### QUOTED TEXT
/---

Staff Opinion: Why commodified feminism isn’t real feminism

By Natalie Rubio-Licht | April 3, 2018 9:02am
Natalie Rubio-Licht is a freshman reporter for The Beacon.
Media Credit: Brennan Robinson / The Beacon

In honor of Chimamanda Ngozi Adichie, luxury fashion brand Dior released t-shirts with the slogan “We Should All Be Feminists” printed plainly across the front in the summer of 2017. However, the empowering tee came at a high price point and is currently selling for $710.  

Another example of  high-priced activism comes from New York-based company Lingua Franca, whose simply embroidered sweaters sporting slogans like “Resist” and “The Future is Female” cost around $380. (However, Lingua Franca’s methods are more humane than other luxury designers — making a commitment to “fair trade, ethical labor practices, and the highest environmental standards” and donating 100 dollars from each purchase to a charity of the buyer’s choice.) 

Even with ethical practices, the type of feminism luxury brands are supporting is still grossly exclusionary. By creating women-positive products with ridiculously high price points, companies reveal their hypocritical nature — making it exceedingly obvious that they only truly support a certain type of woman. This type of feminism is not intersectional, meaning it doesn’t support women of all socioeconomic standings, races, sexualities and gender identities. 

70 percent of the nation’s poor are women and children, according to Legal Momentum. According to the Institute for Research on Poverty at the University of Wisconsin-Madison, the poverty threshold for an individual is a pretax income of $12,082 per year and fluctuates depending on the number of people within the household. This trend of increasingly impoverished women is called the feminization of poverty and is something the non-intersectional feminist movement fails to take into account.

\---

### WHAT THE TASK ASKS
Reproduce the full opinion piece on commodified feminism word for word, from its headline through its final sentence.

### SUPPLIED DATA
/---

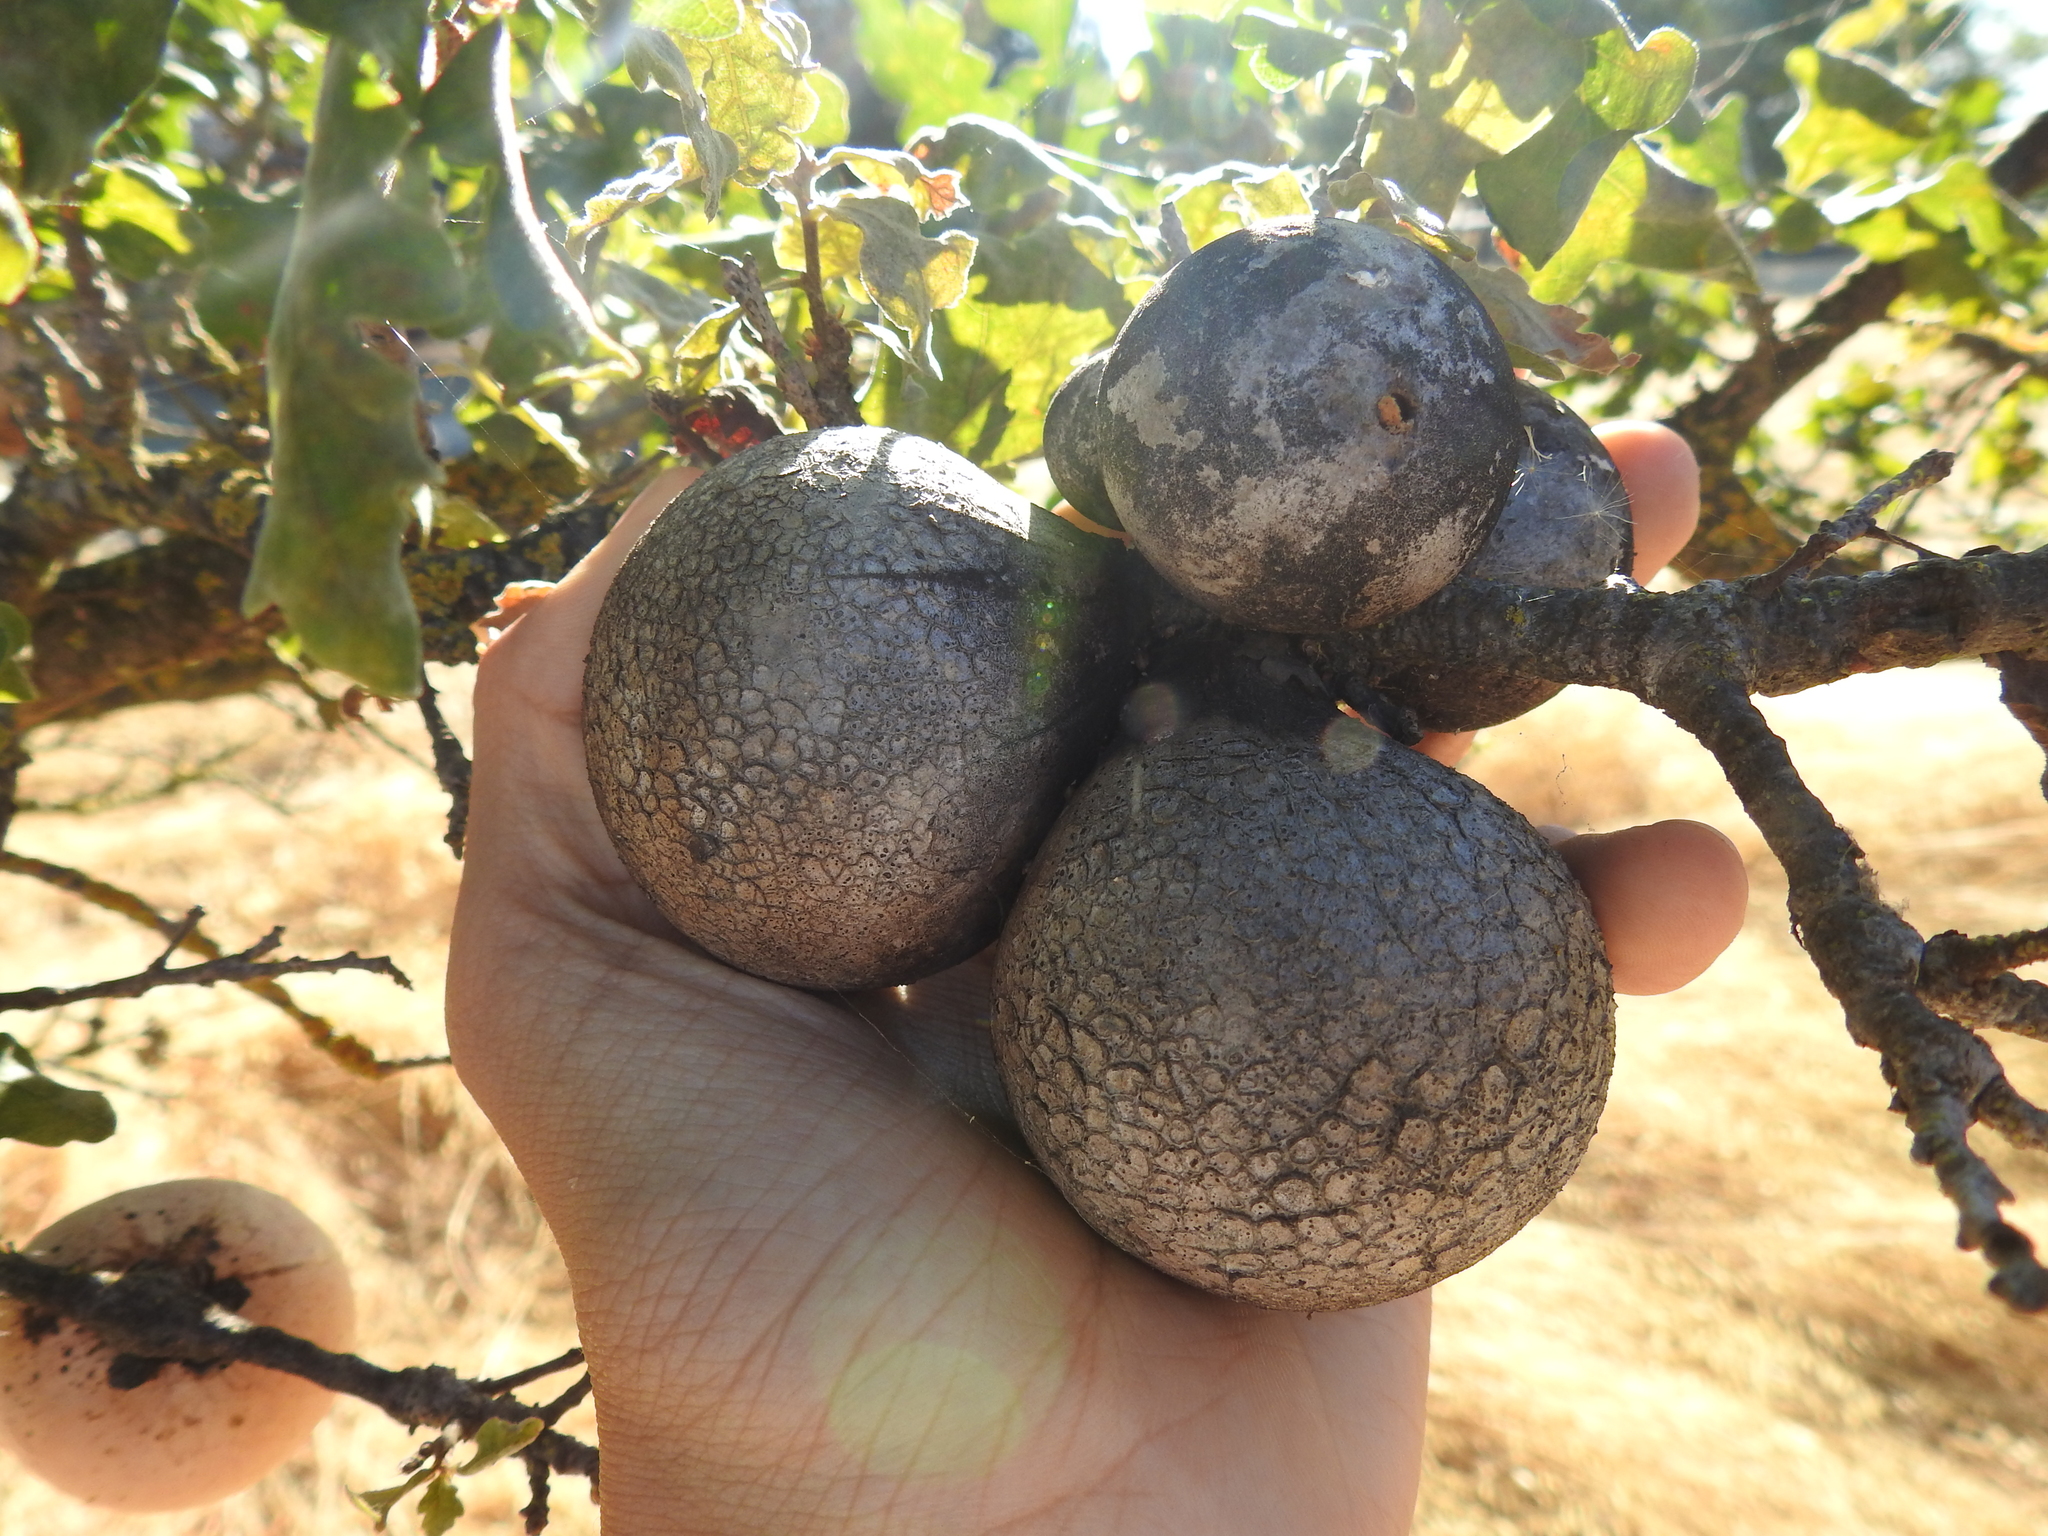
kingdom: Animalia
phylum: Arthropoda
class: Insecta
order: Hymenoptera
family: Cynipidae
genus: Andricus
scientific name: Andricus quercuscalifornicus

\---
/---

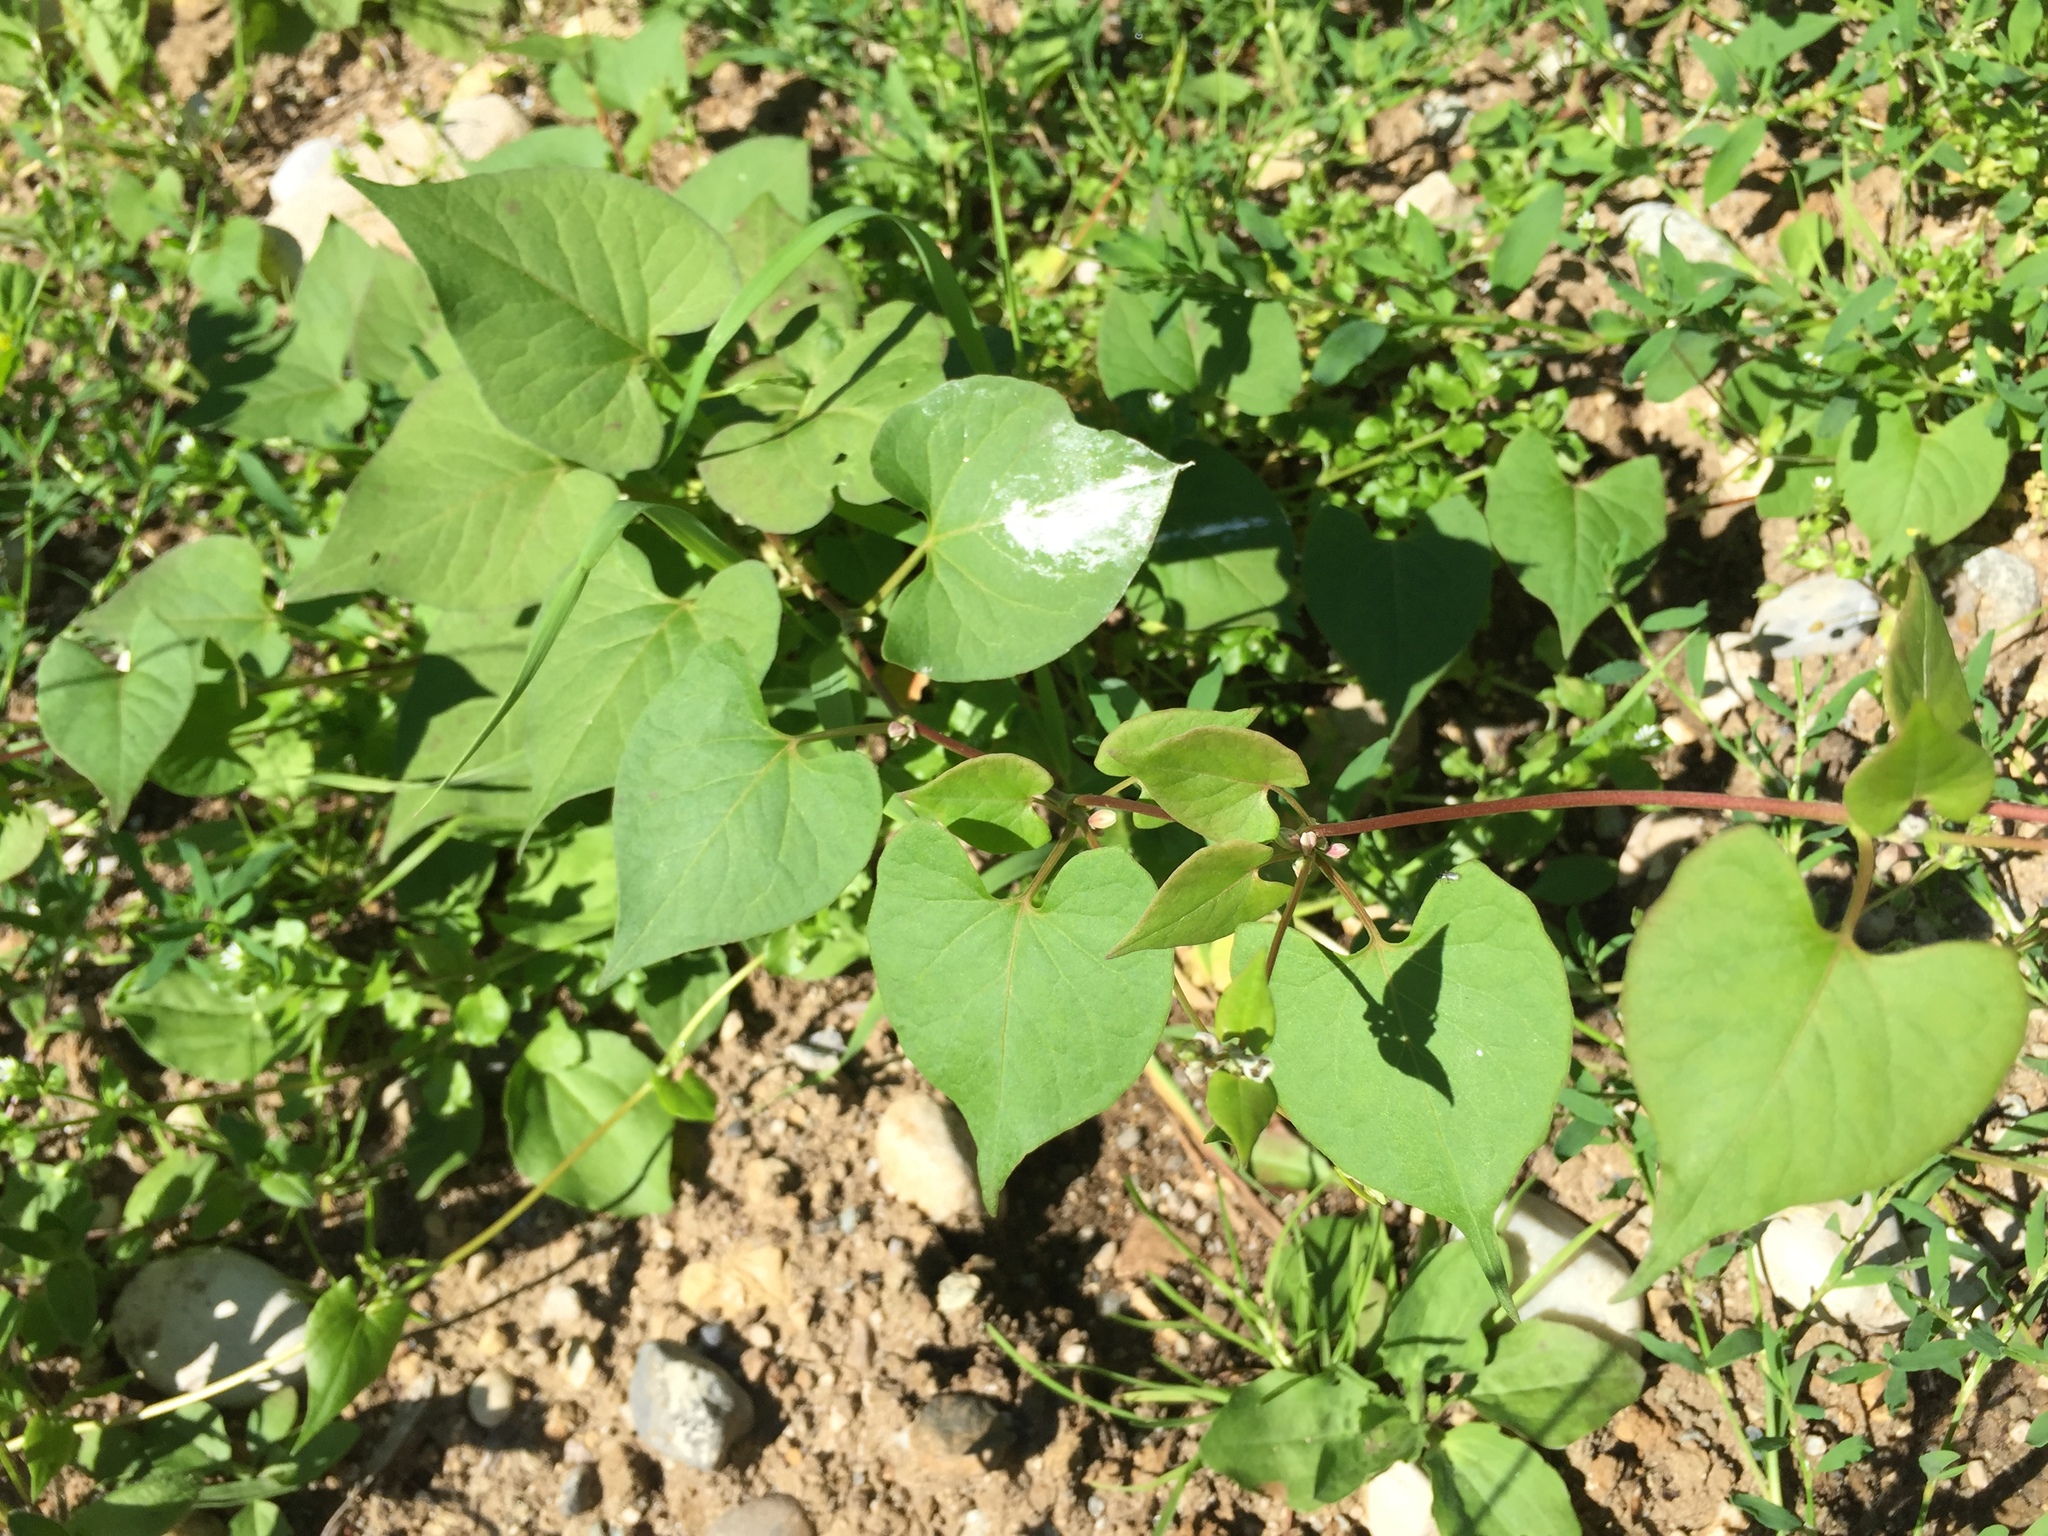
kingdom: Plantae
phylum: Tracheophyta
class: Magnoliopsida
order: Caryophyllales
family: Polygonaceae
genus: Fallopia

\---

### OUTPUT FOR THIS EXERCISE
Staff Opinion: Why commodified feminism isn’t real feminism

By Natalie Rubio-Licht | April 3, 2018 9:02am
Natalie Rubio-Licht is a freshman reporter for The Beacon.
Media Credit: Brennan Robinson / The Beacon

In honor of Chimamanda Ngozi Adichie, luxury fashion brand Dior released t-shirts with the slogan “We Should All Be Feminists” printed plainly across the front in the summer of 2017. However, the empowering tee came at a high price point and is currently selling for $710.  

Another example of  high-priced activism comes from New York-based company Lingua Franca, whose simply embroidered sweaters sporting slogans like “Resist” and “The Future is Female” cost around $380. (However, Lingua Franca’s methods are more humane than other luxury designers — making a commitment to “fair trade, ethical labor practices, and the highest environmental standards” and donating 100 dollars from each purchase to a charity of the buyer’s choice.) 

Even with ethical practices, the type of feminism luxury brands are supporting is still grossly exclusionary. By creating women-positive products with ridiculously high price points, companies reveal their hypocritical nature — making it exceedingly obvious that they only truly support a certain type of woman. This type of feminism is not intersectional, meaning it doesn’t support women of all socioeconomic standings, races, sexualities and gender identities. 

70 percent of the nation’s poor are women and children, according to Legal Momentum. According to the Institute for Research on Poverty at the University of Wisconsin-Madison, the poverty threshold for an individual is a pretax income of $12,082 per year and fluctuates depending on the number of people within the household. This trend of increasingly impoverished women is called the feminization of poverty and is something the non-intersectional feminist movement fails to take into account.